Isn’t your daughter’s safety the best outcome?
It made no sense. I’d never wished harm on anyone—least of all a child. I wanted her to be safe. Why couldn’t she let it go?
Why does someone have to have molested your daughter?
My brain couldn’t process it. The question gnawed at me day and night. I felt like I was losing my grip on reality.
Whenever anyone questioned her, she’d cry and accuse me again.
People who dared doubt her were dogpiled and blocked. She played the victim, and the crowd cheered her on.
Then she’d say, “I’m a single mom, it’s not easy for me, and now my three-year-old daughter has been molested.”
The words were always the same, rehearsed and perfect for the camera. Sympathy poured in by the bucketload.
To gain sympathy, she pinned a comment on her social media: “No mother would frame someone at the cost of her child’s innocence.”
It was the perfect shield—anyone who doubted her was a monster too.
Under her manipulation of public opinion, my shop entrance was filled with funeral wreaths.
Each one a twisted message—Go away. Die. You’re not welcome here. Derek helped me drag them to the curb, but they kept coming.
My dad was so angry he had a stroke.
He collapsed at home, my mom finding him on the bathroom floor. I drove through the night to get there, guilt heavy in my chest.
My wife was surrounded and insulted on her way home from work, breaking down in tears.
They cornered her outside the grocery store, spat at her, called her names. She hid in the car, sobbing, until the manager walked her out.
I saw the mother like a comment that read—
She hearted a post that listed my address, my son’s preschool, and urged people to “do what needs to be done.”

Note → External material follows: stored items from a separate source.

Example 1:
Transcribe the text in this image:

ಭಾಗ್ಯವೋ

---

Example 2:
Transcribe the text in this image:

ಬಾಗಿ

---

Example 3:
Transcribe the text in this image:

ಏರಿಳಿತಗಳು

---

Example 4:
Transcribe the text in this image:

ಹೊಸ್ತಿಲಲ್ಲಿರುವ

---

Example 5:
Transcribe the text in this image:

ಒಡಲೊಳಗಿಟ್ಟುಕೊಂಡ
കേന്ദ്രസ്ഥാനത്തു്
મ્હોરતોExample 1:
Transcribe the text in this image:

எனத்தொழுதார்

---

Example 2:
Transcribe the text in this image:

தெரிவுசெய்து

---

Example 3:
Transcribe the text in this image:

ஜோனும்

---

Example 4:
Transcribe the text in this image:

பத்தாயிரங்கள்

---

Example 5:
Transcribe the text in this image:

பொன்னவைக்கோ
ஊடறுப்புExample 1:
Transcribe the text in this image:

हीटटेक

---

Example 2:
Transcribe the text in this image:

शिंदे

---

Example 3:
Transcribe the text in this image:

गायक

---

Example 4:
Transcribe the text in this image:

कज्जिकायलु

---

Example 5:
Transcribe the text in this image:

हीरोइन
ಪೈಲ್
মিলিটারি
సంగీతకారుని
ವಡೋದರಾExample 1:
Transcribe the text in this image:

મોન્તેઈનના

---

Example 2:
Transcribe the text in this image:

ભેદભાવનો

“This scumbag shop owner’s kid is Caleb, goes to Sunshine Preschool. Everyone, don’t let him off! The whole scumbag family deserves to die!”
I puked in the kitchen sink, hands shaking so hard I could barely turn on the faucet. Food tasted like sawdust. I stopped opening the curtains.

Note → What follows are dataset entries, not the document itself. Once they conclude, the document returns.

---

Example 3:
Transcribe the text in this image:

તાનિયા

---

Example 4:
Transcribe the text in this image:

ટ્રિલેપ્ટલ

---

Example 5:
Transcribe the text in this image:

All this torment made me want to die.
I stared at the bottle of sleeping pills on my nightstand, wondering if it would just be easier. Derek sat with me, refusing to leave, talking me down every night until I fell asleep.
After settling my wife and kid back in my hometown, I called Derek.
I packed up everything—photos, favorite toys, Jasper’s leash—and drove three states to my mom’s place. It was the only place left that felt safe.
“How is it? Is your family settled?” Derek asked.
His voice was soft, almost fatherly. I nodded, even though he couldn’t see me.
“Pretty much. My mom is looking after my dad,” I replied.
The silence stretched between us. He grunted, a low, angry sound.
Derek snorted. “Good! This time, I’ll make sure she loses everything and goes to jail!”
For the first time, I heard steel in his voice. He wasn’t going to let this go.